TASK TO COMPLETE: Set down the lines of the data exactly, starting at the first and stopping after the line containing "Được thành lập".

THE DATA:

::::

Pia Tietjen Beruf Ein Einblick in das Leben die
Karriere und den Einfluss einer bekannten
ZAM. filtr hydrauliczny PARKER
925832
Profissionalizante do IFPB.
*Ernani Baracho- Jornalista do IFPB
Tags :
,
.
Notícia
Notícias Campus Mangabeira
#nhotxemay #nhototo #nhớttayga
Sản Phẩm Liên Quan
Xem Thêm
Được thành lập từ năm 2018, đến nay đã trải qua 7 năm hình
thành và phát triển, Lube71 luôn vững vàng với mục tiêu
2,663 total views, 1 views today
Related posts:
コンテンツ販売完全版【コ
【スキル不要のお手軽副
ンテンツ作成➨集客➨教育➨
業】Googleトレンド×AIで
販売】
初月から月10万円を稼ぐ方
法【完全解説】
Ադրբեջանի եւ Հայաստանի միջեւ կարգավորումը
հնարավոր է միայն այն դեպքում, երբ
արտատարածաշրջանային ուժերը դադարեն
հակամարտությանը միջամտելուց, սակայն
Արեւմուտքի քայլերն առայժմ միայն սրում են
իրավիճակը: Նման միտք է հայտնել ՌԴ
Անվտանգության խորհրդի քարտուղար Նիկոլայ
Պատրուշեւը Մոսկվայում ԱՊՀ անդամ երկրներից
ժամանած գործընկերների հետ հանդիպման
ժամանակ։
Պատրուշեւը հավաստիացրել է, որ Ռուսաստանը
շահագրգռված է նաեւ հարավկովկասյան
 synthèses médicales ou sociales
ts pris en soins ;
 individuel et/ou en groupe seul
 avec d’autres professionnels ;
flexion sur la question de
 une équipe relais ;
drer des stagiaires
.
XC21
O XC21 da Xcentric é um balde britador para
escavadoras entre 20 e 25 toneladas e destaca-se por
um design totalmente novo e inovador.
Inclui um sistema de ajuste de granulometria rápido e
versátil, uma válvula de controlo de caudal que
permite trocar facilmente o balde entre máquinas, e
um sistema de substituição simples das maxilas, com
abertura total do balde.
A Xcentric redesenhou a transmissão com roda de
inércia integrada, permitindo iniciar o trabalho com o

::::

EXERCISE OUTPUT:
Pia Tietjen Beruf Ein Einblick in das Leben die
Karriere und den Einfluss einer bekannten
ZAM. filtr hydrauliczny PARKER
925832
Profissionalizante do IFPB.
*Ernani Baracho- Jornalista do IFPB
Tags :
,
.
Notícia
Notícias Campus Mangabeira
#nhotxemay #nhototo #nhớttayga
Sản Phẩm Liên Quan
Xem Thêm
Được thành lập từ năm 2018, đến nay đã trải qua 7 năm hình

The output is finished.